As work group members worked on guidance for U.S. operators, it soon became apparent that they would also benefit from the ability to cross-reference U.S. operational requirements with guidance regarding operations outside the country. "ADS-B is one example," Boll said. "If you operate in some international airspace where ADS-B is required, you are required to obtain operational approval from the state of registry, on top of existing aircraft certification standards."
The new approval table – the result of a team effort involving FAA officials, NBAA and industry technical advisors – also serves as a "one-stop" resource for operators seeking specific approvals and operational information when operating in the United States and internationally.
Boll specifically noted the work of FAA Operations Research analyst Ray Ahlberg, who sorted through specific international approval requirements for Part 121, Part 135 and Part 91 operations. "He greatly expanded the table to cover U.S. and international operations, including key differences from U.S. requirements," Boll added. "For example, in the U.S., Part 91 operators are not required to have LOA approval for RNAV GPS approaches to LPV minima while operating in the United States, but other nations may require that.
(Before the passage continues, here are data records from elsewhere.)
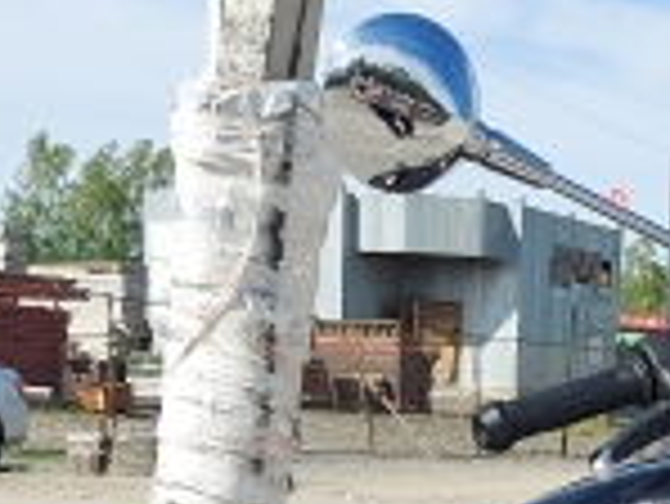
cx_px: 531
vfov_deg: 14.3
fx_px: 1801
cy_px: 864
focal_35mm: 93
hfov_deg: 20.8
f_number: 1.8
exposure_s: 1/1430
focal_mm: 5.23
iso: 40
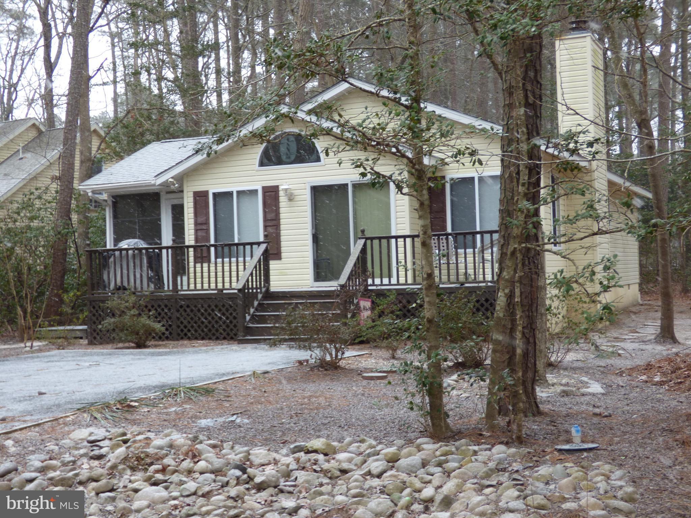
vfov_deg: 29.1
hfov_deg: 38.2
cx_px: 346
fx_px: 998
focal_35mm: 50
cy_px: 259
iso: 100
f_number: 3.8
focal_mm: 8.68
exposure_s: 1/60
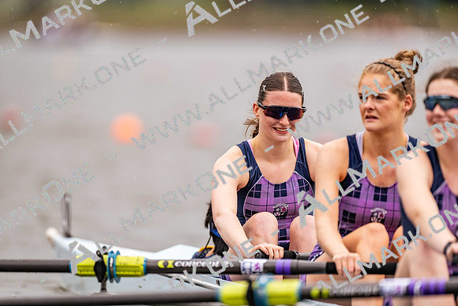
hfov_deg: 3.4
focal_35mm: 600
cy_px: 153
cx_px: 229
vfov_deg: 2.3
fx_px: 7635
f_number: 4
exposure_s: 1/2500
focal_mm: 600
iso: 900
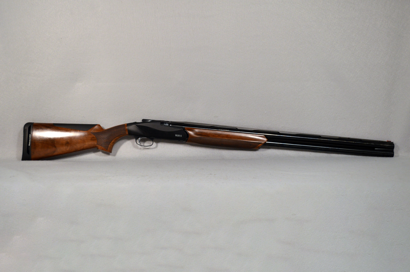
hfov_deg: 46.4
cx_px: 205
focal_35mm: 42
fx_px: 478
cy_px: 136
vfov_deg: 31.8
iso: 400
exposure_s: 1/80
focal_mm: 28
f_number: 4.5
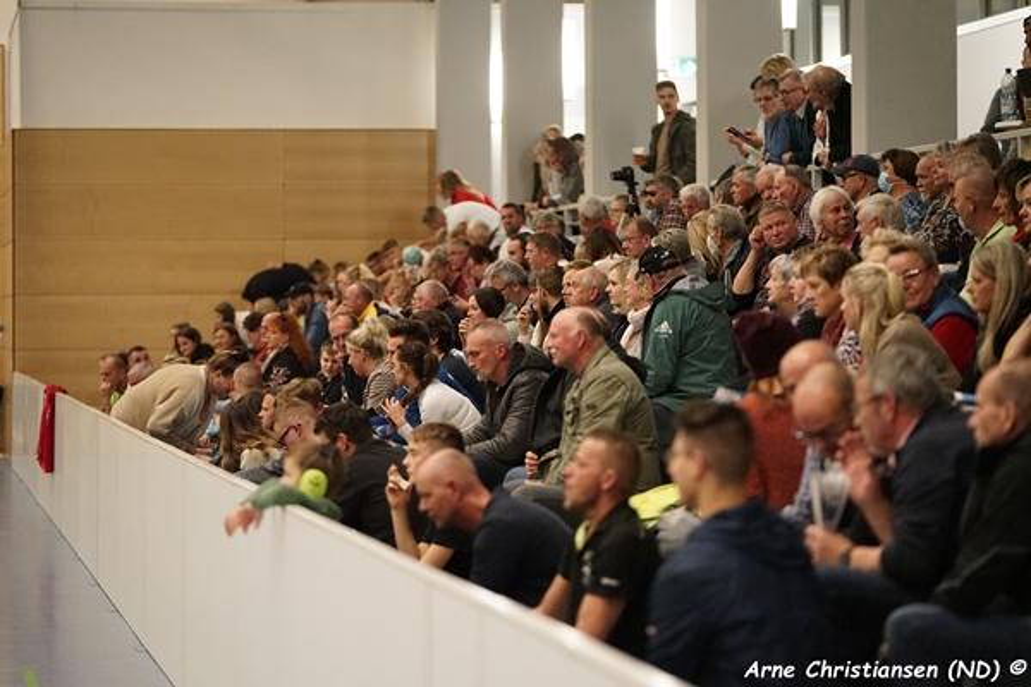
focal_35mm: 133
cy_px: 344
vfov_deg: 10.3
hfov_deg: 15.4
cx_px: 516
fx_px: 3809
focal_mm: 133
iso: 8000
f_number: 2.8
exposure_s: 1/800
"Pilots and flight dispatchers must ensure the codes used are correct, and that the filed codes reflect the approved capabilities of the aircraft and flight crew," Boll continued. "If you have the wrong code entered, you're saying to the controller that they may apply certain separation criteria between you and other, similarly capable aircraft, although that separation shouldn't be allowed without proper authorization."
Although the revised guidance approval table offers one of the most thorough reference tools available for pilots, Boll noted some areas for further consideration, such as a listing for enhanced flight vision systems.
"Overall, this resource offers a tremendous tool for pilots and flight dispatchers," he concluded. "Furthermore, this is a living document that may be revised and annotated as further capabilities are added."